## REQUIREMENT
The answer must be every line below that contains the string "linejoin".

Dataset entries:

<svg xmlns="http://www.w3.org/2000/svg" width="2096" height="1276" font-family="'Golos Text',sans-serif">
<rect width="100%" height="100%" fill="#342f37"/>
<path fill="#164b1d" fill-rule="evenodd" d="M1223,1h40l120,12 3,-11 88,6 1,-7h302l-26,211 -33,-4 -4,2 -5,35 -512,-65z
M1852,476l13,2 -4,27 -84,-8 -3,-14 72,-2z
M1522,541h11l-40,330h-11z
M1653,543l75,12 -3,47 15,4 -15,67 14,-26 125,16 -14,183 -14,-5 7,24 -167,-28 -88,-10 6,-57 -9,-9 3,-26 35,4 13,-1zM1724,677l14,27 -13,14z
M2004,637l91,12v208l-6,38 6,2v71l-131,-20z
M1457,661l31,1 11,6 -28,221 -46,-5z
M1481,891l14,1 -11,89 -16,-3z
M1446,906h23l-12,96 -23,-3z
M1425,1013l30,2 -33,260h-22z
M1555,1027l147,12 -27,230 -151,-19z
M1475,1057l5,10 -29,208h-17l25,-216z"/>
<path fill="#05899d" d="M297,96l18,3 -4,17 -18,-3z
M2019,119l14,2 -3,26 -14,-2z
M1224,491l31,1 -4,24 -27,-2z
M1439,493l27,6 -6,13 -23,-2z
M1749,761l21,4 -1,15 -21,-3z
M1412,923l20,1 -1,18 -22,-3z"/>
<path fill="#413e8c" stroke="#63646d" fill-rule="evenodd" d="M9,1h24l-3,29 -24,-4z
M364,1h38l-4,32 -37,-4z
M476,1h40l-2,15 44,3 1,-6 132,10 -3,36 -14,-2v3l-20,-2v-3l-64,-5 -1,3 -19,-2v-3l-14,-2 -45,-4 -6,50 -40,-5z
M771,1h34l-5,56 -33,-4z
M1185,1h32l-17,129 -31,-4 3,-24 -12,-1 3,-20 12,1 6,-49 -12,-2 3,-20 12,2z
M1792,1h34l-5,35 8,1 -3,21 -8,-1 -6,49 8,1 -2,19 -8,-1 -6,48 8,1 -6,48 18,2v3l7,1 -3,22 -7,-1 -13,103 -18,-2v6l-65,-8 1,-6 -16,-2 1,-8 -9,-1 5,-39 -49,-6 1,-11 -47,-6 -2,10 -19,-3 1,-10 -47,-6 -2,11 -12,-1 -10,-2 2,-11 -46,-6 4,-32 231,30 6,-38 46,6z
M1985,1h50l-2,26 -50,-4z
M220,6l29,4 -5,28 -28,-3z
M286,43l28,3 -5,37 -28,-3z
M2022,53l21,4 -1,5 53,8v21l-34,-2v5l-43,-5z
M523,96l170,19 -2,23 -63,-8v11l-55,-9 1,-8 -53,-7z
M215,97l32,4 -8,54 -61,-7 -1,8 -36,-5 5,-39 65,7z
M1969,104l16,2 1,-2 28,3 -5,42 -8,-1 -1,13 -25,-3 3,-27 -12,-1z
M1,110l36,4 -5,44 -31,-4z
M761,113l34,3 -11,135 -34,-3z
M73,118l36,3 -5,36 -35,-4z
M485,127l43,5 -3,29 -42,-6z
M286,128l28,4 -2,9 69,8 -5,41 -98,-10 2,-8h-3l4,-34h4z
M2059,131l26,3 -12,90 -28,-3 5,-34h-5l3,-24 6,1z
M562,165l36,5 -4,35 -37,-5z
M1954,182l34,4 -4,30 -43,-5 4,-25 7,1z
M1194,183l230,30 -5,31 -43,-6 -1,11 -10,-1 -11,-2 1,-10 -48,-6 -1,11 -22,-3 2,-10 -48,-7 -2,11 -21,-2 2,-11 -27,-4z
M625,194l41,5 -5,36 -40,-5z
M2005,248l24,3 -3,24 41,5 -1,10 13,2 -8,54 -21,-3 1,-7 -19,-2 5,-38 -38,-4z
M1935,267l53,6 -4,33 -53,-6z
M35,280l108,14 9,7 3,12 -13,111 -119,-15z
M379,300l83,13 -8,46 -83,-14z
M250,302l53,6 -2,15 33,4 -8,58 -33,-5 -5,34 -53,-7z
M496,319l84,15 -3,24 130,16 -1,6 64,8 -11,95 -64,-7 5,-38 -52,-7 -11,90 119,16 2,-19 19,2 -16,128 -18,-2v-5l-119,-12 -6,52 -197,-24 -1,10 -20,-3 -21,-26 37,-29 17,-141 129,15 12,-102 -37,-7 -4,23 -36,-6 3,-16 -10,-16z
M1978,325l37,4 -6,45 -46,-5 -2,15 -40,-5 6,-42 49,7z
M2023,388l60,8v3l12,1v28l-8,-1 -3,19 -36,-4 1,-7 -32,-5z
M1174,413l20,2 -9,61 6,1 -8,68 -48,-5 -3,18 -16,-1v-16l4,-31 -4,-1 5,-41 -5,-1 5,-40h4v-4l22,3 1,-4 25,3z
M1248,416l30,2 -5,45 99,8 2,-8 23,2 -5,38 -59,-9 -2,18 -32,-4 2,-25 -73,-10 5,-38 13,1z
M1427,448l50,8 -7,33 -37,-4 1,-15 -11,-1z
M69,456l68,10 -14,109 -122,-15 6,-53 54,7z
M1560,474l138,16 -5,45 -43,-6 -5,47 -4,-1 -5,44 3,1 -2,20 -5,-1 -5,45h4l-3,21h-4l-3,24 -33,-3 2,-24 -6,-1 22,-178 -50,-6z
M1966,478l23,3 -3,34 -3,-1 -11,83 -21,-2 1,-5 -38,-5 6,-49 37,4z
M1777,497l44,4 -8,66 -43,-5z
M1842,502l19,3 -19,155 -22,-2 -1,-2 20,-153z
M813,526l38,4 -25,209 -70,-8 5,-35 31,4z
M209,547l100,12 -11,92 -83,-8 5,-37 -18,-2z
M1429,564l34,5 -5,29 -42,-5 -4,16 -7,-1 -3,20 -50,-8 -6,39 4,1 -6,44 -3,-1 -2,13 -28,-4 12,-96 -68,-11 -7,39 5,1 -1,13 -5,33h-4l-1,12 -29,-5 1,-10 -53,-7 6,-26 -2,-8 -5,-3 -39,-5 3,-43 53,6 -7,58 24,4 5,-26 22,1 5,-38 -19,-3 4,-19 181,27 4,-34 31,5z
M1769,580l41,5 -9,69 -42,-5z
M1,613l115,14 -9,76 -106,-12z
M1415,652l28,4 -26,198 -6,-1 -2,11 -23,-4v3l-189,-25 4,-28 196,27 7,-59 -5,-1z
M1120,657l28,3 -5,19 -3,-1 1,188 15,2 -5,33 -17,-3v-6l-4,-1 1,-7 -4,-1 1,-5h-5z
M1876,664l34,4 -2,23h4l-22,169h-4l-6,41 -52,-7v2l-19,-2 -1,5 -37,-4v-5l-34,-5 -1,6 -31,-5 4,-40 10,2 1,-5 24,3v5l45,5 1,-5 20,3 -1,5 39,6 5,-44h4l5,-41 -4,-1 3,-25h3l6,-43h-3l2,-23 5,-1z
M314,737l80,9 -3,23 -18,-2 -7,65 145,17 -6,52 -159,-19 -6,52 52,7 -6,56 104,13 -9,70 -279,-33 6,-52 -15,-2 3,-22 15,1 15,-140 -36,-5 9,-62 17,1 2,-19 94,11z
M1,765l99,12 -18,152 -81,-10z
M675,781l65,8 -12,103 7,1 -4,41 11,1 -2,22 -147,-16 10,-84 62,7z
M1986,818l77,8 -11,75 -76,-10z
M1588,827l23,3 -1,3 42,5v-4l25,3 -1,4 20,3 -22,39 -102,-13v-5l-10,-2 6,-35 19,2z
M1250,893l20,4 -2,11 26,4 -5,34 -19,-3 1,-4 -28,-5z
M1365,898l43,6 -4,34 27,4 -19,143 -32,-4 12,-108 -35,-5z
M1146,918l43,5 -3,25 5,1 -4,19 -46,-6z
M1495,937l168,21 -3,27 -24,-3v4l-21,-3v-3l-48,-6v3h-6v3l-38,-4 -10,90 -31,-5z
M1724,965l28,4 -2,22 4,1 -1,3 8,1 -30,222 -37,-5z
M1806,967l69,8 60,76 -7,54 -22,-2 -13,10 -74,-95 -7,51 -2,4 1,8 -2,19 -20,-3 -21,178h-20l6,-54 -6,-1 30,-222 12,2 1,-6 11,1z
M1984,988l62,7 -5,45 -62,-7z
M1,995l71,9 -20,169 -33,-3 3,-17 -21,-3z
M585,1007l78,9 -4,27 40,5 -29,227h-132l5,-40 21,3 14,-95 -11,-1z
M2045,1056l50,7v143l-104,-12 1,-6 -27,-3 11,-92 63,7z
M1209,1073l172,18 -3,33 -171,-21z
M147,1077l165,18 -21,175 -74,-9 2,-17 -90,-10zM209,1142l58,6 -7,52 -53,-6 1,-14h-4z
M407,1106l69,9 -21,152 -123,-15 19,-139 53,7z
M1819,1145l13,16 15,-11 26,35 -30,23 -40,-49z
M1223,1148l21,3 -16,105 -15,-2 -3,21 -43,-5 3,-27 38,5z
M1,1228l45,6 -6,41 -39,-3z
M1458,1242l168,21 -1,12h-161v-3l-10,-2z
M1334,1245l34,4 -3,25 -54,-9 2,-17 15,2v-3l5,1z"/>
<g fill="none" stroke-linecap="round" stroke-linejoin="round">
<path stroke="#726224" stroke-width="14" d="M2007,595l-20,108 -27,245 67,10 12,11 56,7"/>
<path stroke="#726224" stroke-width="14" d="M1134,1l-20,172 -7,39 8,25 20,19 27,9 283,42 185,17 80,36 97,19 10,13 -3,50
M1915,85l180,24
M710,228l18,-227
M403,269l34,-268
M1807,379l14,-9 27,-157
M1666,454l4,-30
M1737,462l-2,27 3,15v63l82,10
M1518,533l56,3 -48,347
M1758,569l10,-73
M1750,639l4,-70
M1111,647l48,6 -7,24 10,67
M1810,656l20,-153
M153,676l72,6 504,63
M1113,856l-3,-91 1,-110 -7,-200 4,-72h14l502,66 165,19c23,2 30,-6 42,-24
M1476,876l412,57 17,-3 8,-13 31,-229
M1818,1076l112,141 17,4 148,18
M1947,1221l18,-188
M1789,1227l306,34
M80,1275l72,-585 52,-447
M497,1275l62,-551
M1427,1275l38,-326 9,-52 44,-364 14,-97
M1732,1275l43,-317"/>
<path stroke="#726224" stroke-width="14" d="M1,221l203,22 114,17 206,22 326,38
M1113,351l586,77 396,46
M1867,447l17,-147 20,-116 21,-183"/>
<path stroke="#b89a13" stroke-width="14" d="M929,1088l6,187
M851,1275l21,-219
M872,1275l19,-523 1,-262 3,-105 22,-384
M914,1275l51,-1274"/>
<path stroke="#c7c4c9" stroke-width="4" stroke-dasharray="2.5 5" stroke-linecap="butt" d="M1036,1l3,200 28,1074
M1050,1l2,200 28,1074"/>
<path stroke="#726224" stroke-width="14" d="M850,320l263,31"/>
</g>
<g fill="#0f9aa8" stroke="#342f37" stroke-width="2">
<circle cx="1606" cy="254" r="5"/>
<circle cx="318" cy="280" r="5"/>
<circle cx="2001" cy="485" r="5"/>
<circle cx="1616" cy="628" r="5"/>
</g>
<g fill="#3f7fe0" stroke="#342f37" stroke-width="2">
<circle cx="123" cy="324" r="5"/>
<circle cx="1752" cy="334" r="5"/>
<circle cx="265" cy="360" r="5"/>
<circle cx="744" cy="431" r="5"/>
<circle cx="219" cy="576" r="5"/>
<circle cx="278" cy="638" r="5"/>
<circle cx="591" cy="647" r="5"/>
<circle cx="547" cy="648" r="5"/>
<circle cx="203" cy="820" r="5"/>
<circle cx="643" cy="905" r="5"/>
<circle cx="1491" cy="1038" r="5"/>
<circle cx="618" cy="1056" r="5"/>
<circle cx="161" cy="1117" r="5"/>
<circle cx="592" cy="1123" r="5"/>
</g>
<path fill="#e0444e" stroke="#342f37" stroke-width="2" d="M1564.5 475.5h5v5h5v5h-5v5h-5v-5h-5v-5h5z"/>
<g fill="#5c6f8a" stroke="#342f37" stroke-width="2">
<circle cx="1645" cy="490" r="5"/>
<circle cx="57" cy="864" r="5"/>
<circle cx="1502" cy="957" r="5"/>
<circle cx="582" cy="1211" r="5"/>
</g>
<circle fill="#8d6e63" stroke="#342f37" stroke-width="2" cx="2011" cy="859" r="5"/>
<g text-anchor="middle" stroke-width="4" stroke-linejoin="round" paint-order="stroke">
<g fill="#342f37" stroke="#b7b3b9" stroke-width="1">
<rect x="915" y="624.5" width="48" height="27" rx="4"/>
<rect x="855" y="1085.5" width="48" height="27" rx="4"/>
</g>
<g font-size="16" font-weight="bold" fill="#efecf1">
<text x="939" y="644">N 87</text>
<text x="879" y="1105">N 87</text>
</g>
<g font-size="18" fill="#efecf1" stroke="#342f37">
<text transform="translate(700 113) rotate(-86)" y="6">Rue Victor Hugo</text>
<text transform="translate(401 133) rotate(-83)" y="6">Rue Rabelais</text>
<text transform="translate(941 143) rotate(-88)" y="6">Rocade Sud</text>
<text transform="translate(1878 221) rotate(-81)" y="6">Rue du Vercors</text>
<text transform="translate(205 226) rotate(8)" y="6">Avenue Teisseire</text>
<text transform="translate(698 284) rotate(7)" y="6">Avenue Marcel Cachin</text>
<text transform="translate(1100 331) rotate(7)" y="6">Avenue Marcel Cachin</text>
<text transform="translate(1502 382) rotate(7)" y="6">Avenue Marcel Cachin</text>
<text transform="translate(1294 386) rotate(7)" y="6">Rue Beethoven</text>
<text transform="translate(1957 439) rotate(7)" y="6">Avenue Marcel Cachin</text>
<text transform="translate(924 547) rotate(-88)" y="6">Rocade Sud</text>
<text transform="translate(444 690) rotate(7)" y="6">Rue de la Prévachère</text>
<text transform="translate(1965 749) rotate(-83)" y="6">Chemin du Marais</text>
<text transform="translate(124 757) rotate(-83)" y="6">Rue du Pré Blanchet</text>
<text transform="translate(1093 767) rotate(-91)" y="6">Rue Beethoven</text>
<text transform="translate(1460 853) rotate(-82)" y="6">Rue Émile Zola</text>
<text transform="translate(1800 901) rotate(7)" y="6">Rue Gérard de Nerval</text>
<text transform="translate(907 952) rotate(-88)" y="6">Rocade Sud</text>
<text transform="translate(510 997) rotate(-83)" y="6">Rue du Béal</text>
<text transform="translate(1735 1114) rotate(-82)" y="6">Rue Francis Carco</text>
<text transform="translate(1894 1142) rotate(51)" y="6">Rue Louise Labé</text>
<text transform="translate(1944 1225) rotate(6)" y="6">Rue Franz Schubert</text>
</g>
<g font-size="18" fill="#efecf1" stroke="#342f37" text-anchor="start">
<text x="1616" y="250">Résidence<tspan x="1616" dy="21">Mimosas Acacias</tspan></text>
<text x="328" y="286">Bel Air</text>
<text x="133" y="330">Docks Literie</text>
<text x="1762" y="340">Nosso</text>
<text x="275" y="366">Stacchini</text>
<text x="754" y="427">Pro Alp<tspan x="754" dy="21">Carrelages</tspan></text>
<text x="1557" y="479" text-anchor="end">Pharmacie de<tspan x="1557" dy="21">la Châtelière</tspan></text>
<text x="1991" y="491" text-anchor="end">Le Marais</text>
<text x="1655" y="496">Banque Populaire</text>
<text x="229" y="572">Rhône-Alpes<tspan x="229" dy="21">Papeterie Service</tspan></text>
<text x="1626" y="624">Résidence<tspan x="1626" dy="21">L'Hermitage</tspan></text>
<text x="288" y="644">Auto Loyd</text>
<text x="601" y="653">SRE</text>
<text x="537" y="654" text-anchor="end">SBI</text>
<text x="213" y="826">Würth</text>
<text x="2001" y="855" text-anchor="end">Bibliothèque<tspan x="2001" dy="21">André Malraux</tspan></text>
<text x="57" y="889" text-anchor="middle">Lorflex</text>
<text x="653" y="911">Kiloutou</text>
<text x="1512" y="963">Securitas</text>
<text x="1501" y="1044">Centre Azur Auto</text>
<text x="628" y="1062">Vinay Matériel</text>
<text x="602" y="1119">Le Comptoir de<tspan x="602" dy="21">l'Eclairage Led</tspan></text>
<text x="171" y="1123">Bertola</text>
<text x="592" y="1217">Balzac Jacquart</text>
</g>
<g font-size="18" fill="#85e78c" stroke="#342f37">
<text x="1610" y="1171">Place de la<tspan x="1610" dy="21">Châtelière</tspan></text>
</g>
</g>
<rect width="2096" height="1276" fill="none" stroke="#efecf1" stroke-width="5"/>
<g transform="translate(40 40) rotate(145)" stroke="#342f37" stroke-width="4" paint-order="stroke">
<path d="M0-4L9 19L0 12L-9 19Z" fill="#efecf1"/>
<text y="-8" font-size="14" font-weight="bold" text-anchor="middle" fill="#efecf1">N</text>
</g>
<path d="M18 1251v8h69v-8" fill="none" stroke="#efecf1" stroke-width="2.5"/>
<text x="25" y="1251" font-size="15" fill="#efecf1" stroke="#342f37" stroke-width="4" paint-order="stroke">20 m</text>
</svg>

## RESPONSE TO THE TASK
<g fill="none" stroke-linecap="round" stroke-linejoin="round">
<g text-anchor="middle" stroke-width="4" stroke-linejoin="round" paint-order="stroke">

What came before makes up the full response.